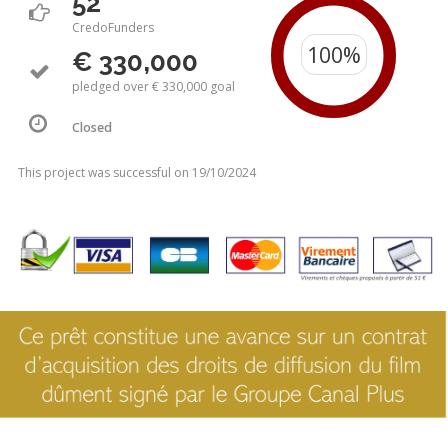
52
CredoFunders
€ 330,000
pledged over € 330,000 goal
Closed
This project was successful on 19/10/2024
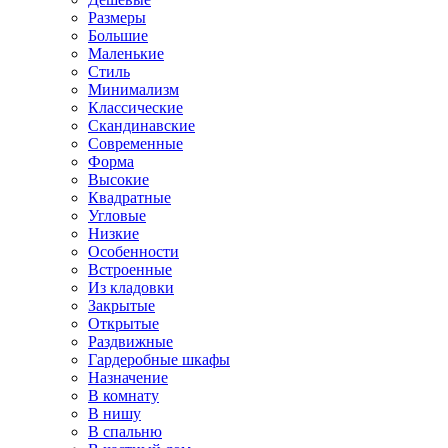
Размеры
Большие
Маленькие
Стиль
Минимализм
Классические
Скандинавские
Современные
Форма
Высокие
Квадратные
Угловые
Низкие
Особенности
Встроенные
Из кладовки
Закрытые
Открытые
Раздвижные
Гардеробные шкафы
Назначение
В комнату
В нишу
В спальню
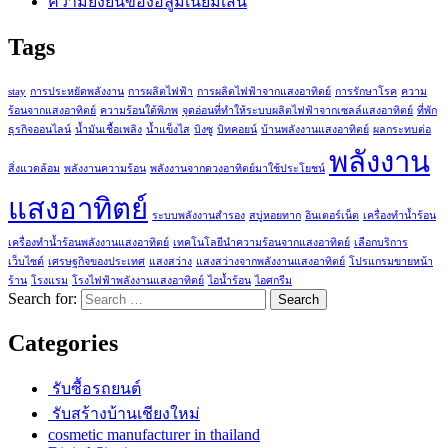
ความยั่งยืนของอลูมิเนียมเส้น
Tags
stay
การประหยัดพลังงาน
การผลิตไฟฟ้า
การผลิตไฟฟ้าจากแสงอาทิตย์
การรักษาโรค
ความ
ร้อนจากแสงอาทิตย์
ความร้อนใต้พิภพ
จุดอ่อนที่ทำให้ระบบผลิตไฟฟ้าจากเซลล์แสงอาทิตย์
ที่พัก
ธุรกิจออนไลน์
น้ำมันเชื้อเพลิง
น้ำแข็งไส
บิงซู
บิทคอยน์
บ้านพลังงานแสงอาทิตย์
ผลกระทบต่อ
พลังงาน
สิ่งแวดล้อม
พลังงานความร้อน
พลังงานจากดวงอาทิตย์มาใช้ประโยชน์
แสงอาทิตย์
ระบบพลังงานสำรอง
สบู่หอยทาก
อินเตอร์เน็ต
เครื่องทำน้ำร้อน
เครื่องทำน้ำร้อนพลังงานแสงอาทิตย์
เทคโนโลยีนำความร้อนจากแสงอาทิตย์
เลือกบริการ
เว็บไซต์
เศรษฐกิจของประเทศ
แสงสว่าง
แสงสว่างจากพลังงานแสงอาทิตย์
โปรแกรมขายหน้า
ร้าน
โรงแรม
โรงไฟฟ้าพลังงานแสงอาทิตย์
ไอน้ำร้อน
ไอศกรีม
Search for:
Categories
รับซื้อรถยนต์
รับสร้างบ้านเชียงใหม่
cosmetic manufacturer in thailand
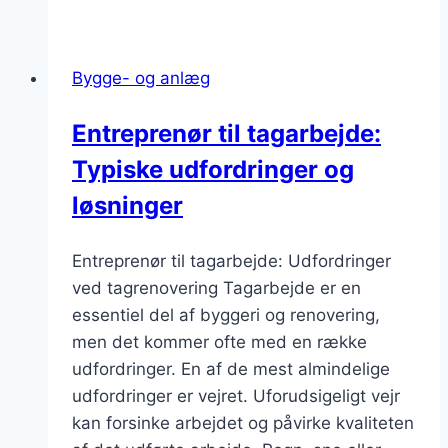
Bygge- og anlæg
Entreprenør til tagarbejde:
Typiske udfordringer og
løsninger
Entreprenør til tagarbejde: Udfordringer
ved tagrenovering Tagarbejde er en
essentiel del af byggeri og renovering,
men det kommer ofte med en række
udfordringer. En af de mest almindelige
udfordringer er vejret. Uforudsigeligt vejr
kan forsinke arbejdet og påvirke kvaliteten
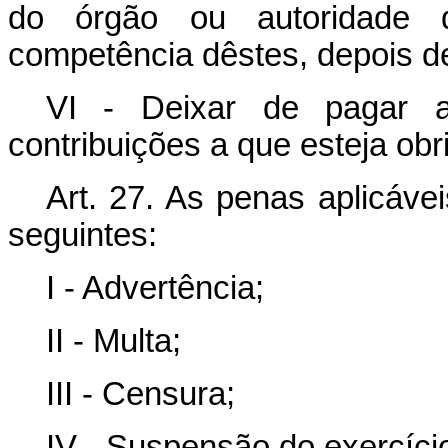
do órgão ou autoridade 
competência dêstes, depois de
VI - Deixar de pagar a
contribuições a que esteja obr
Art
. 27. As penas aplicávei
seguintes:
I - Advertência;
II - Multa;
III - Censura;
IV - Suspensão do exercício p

—————

Required action:
Substitute "Topics" for "Categories" throughout the records above, reproducing every other line unchanged. Leave the pictures out of the answer.

Exercise answer:
52
CredoFunders
€ 330,000
pledged over € 330,000 goal
Closed
This project was successful on 19/10/2024
Размеры
Большие
Маленькие
Стиль
Минимализм
Классические
Скандинавские
Современные
Форма
Высокие
Квадратные
Угловые
Низкие
Особенности
Встроенные
Из кладовки
Закрытые
Открытые
Раздвижные
Гардеробные шкафы
Назначение
В комнату
В нишу
В спальню
ความยั่งยืนของอลูมิเนียมเส้น
Tags
stay
การประหยัดพลังงาน
การผลิตไฟฟ้า
การผลิตไฟฟ้าจากแสงอาทิตย์
การรักษาโรค
ความ
ร้อนจากแสงอาทิตย์
ความร้อนใต้พิภพ
จุดอ่อนที่ทำให้ระบบผลิตไฟฟ้าจากเซลล์แสงอาทิตย์
ที่พัก
ธุรกิจออนไลน์
น้ำมันเชื้อเพลิง
น้ำแข็งไส
บิงซู
บิทคอยน์
บ้านพลังงานแสงอาทิตย์
ผลกระทบต่อ
พลังงาน
สิ่งแวดล้อม
พลังงานความร้อน
พลังงานจากดวงอาทิตย์มาใช้ประโยชน์
แสงอาทิตย์
ระบบพลังงานสำรอง
สบู่หอยทาก
อินเตอร์เน็ต
เครื่องทำน้ำร้อน
เครื่องทำน้ำร้อนพลังงานแสงอาทิตย์
เทคโนโลยีนำความร้อนจากแสงอาทิตย์
เลือกบริการ
เว็บไซต์
เศรษฐกิจของประเทศ
แสงสว่าง
แสงสว่างจากพลังงานแสงอาทิตย์
โปรแกรมขายหน้า
ร้าน
โรงแรม
โรงไฟฟ้าพลังงานแสงอาทิตย์
ไอน้ำร้อน
ไอศกรีม
Search for:
Topics
รับซื้อรถยนต์
รับสร้างบ้านเชียงใหม่
cosmetic manufacturer in thailand
Bygge- og anlæg
Entreprenør til tagarbejde:
Typiske udfordringer og
løsninger
Entreprenør til tagarbejde: Udfordringer
ved tagrenovering Tagarbejde er en
essentiel del af byggeri og renovering,
men det kommer ofte med en række
udfordringer. En af de mest almindelige
udfordringer er vejret. Uforudsigeligt vejr
kan forsinke arbejdet og påvirke kvaliteten
do órgão ou autoridade 
competência dêstes, depois de
VI - Deixar de pagar a
contribuições a que esteja obr
Art
. 27. As penas aplicávei
seguintes:
I - Advertência;
II - Multa;
III - Censura;
IV - Suspensão do exercício p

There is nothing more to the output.